Scene geometry reasoning data

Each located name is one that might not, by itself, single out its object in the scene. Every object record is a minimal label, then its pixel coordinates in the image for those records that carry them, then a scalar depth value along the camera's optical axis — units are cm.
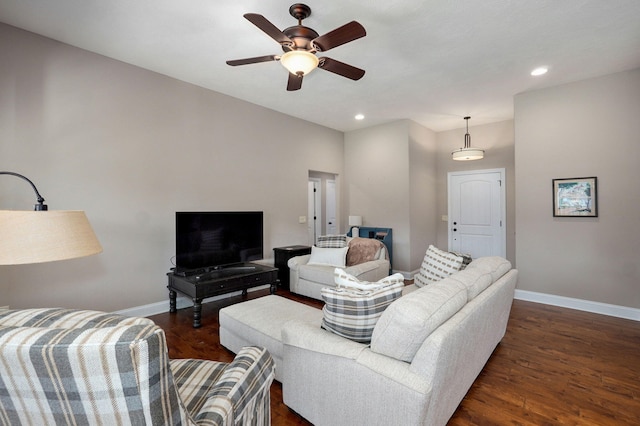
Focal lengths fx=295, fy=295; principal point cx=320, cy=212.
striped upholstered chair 67
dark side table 464
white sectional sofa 135
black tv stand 326
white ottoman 215
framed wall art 372
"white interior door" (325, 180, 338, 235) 629
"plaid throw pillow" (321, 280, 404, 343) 160
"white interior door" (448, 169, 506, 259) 546
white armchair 390
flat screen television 359
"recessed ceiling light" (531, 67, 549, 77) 345
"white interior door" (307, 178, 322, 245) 593
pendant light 488
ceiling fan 203
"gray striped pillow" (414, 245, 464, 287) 282
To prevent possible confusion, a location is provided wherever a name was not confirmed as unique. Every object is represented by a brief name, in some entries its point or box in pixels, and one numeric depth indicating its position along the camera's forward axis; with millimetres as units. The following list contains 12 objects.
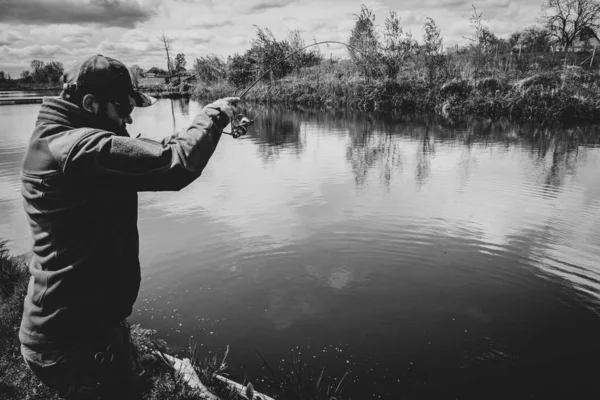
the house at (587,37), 44509
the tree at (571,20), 43562
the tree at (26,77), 112112
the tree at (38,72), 110894
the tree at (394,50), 32500
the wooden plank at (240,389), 3465
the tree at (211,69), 58228
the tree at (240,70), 51619
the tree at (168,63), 93250
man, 1897
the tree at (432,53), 30942
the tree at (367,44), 30953
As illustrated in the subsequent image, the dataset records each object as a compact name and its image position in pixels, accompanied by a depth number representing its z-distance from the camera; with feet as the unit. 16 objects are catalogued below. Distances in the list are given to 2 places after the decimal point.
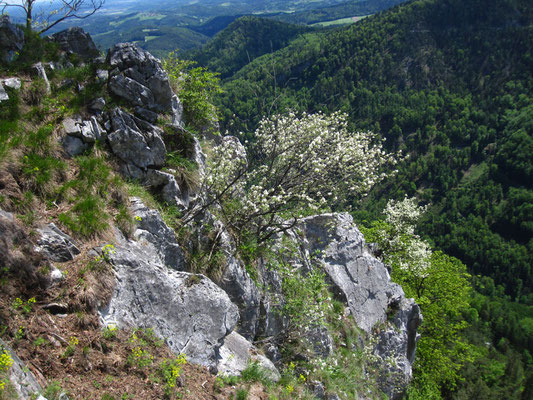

• **PROBLEM STATEMENT**:
From the entries above, restate word for word the lines from the line containing "549, 77) 345" to the line containing "464, 287) 282", both ends included, and nothing more.

• **WRITTEN REPLY**:
"recessed ceiling light" (531, 67, 549, 77) 345
"white interior door" (307, 178, 322, 245) 593
pendant light 488
ceiling fan 203
"gray striped pillow" (414, 245, 464, 287) 282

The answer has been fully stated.